§ **Required work**:
Copy each line from the records below in which the word "Analyzes" is found.

§ **Records**:

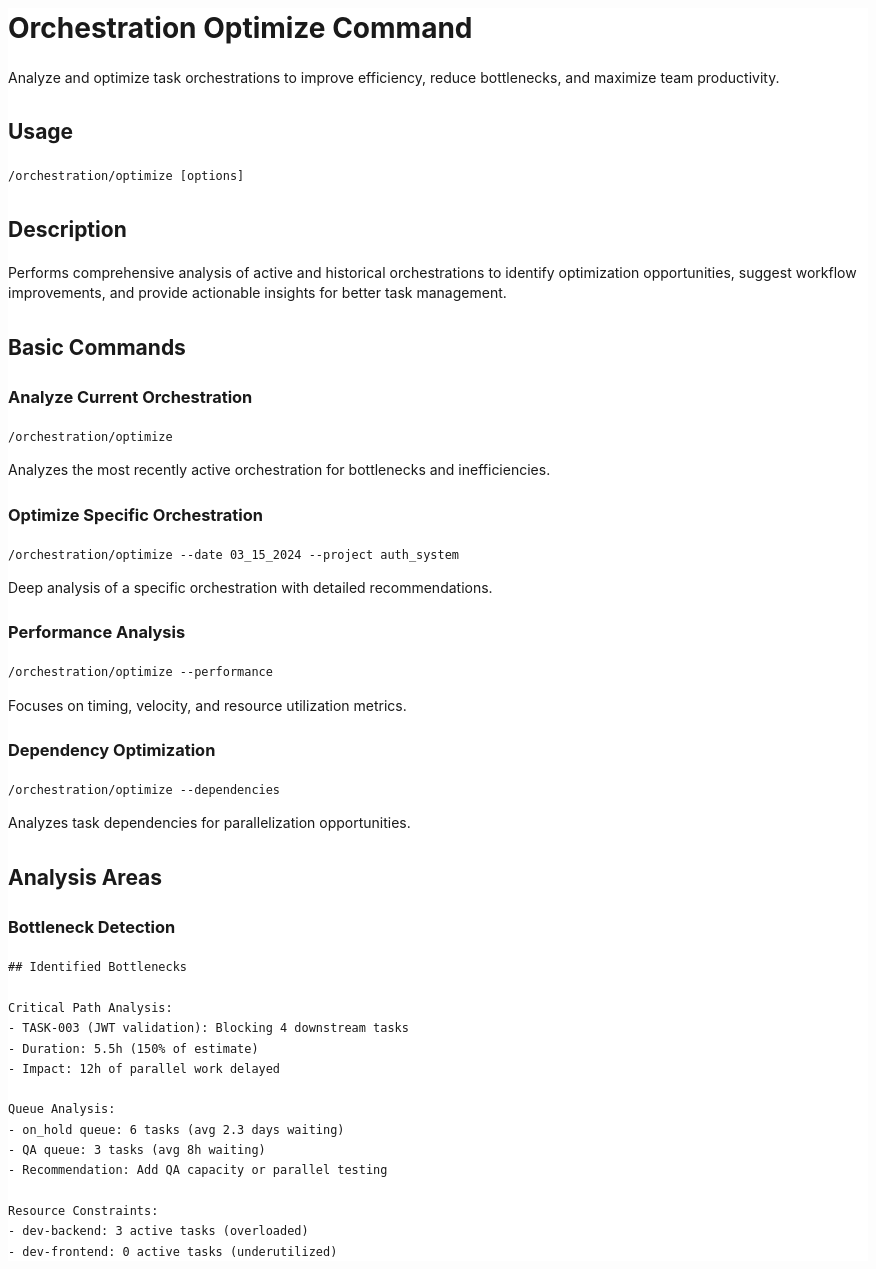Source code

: # Orchestration Optimize Command

Analyze and optimize task orchestrations to improve efficiency, reduce bottlenecks, and maximize team productivity.

## Usage

```
/orchestration/optimize [options]
```

## Description

Performs comprehensive analysis of active and historical orchestrations to identify optimization opportunities, suggest workflow improvements, and provide actionable insights for better task management.

## Basic Commands

### Analyze Current Orchestration
```
/orchestration/optimize
```
Analyzes the most recently active orchestration for bottlenecks and inefficiencies.

### Optimize Specific Orchestration
```
/orchestration/optimize --date 03_15_2024 --project auth_system
```
Deep analysis of a specific orchestration with detailed recommendations.

### Performance Analysis
```
/orchestration/optimize --performance
```
Focuses on timing, velocity, and resource utilization metrics.

### Dependency Optimization
```
/orchestration/optimize --dependencies
```
Analyzes task dependencies for parallelization opportunities.

## Analysis Areas

### Bottleneck Detection
```
## Identified Bottlenecks

Critical Path Analysis:
- TASK-003 (JWT validation): Blocking 4 downstream tasks
- Duration: 5.5h (150% of estimate)
- Impact: 12h of parallel work delayed

Queue Analysis:
- on_hold queue: 6 tasks (avg 2.3 days waiting)
- QA queue: 3 tasks (avg 8h waiting)
- Recommendation: Add QA capacity or parallel testing

Resource Constraints:
- dev-backend: 3 active tasks (overloaded)
- dev-frontend: 0 active tasks (underutilized)
```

§ **Answer for this exercise**:
Analyzes the most recently active orchestration for bottlenecks and inefficiencies.
Analyzes task dependencies for parallelization opportunities.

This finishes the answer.